I can understand that to gain contentious agreement of the Charter when it was first proposed, some sort of sober second thought or escape valve was seen as desirable by many provincial premiers. However, as the Coyne article points out, the purpose of recent frequent use of notwithstanding has not been to disagree with court decisions governments did not like, but to avoid the whole process of public debate and judicial scrutiny for reasons which are often purely political and partisan. This is a weak reason to trample the rights of others, and is essentially turning our back on national values which many people admire and which have served the country well.

I shudder to think what would happen in the US if state and federal governments had the to pass “temporary” laws not withstanding the Bill of Rights & relevant amendments. Admittedly it would be amusing to watch Republicans react to Blue states passing laws notwithstanding the 2nd Amendment.

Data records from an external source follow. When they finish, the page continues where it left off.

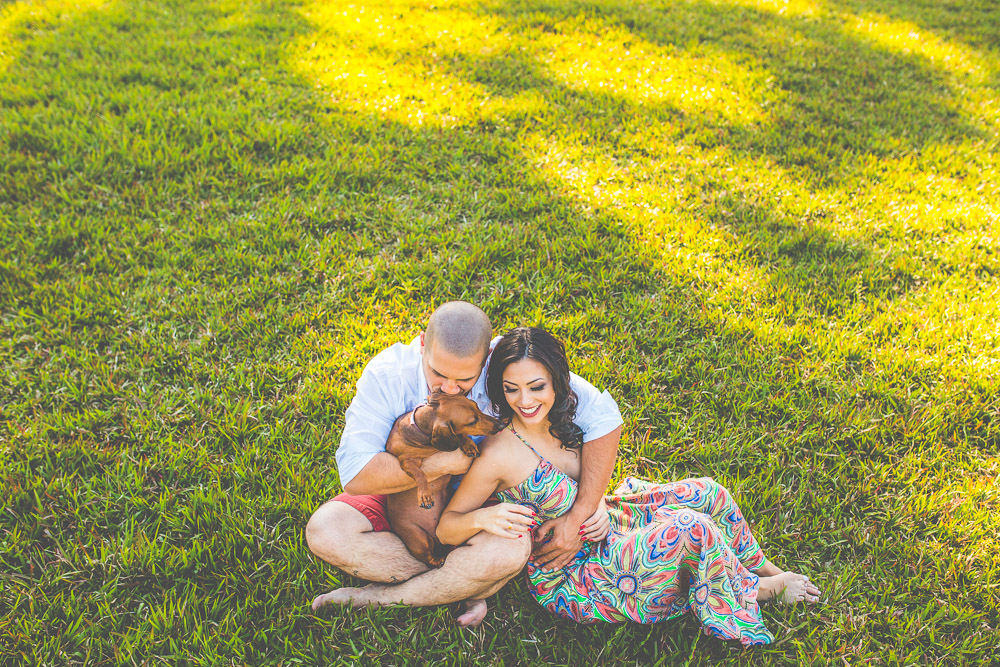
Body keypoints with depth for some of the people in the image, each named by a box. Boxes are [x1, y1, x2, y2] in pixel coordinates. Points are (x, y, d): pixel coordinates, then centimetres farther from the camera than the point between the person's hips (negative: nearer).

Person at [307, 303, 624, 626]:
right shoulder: (387, 373, -25)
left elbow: (603, 415, -23)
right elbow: (355, 475, -31)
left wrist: (579, 515, -24)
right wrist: (447, 462, -30)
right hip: (405, 497, 1)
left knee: (510, 551, -34)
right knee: (324, 530, -25)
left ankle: (379, 595, -13)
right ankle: (463, 590, -17)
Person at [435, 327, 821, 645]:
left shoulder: (559, 419, -6)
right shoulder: (500, 454, -28)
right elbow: (445, 529, -21)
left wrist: (595, 509, -8)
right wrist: (481, 518, -40)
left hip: (598, 532, 8)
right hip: (568, 583, -7)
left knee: (707, 494, 3)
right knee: (692, 529, -21)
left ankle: (766, 570, 28)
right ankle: (753, 591, 10)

That is precisely what they envisioned, because that is precisely why it exists. That’s its explicit purpose. Why the hell else would it be in there?

If that were the case, the section’s use would be limited in some way beyond the five year sunset.

The horses left the barn on this issue in 1982. The Canadian Civil Liberties Association, to their enormous discredit, was fine with it at the time.

We aren’t accustomed to its use in Ontario because it just hasn’t been used much, but it’s inevitable it would be. It’s as much a part of the Constitution as any other part; it is perfectly Constitutional to use it. You only have the freedom of association until a government legislates it away with s.33.

I don’t think it was seen it would be used so frequently for relatively trivial reasons. I think it was included to get the agreement at all, and it was hoped that it might never be used because of public concern and media attention, which lessens every time it actually is used. Has it ever been used for something highly worthwhile?

Of course, you are right in that it is explicitly there to be used or misused according to one’s views. But there was perhaps a time when things like conscience or good faith may have supervened.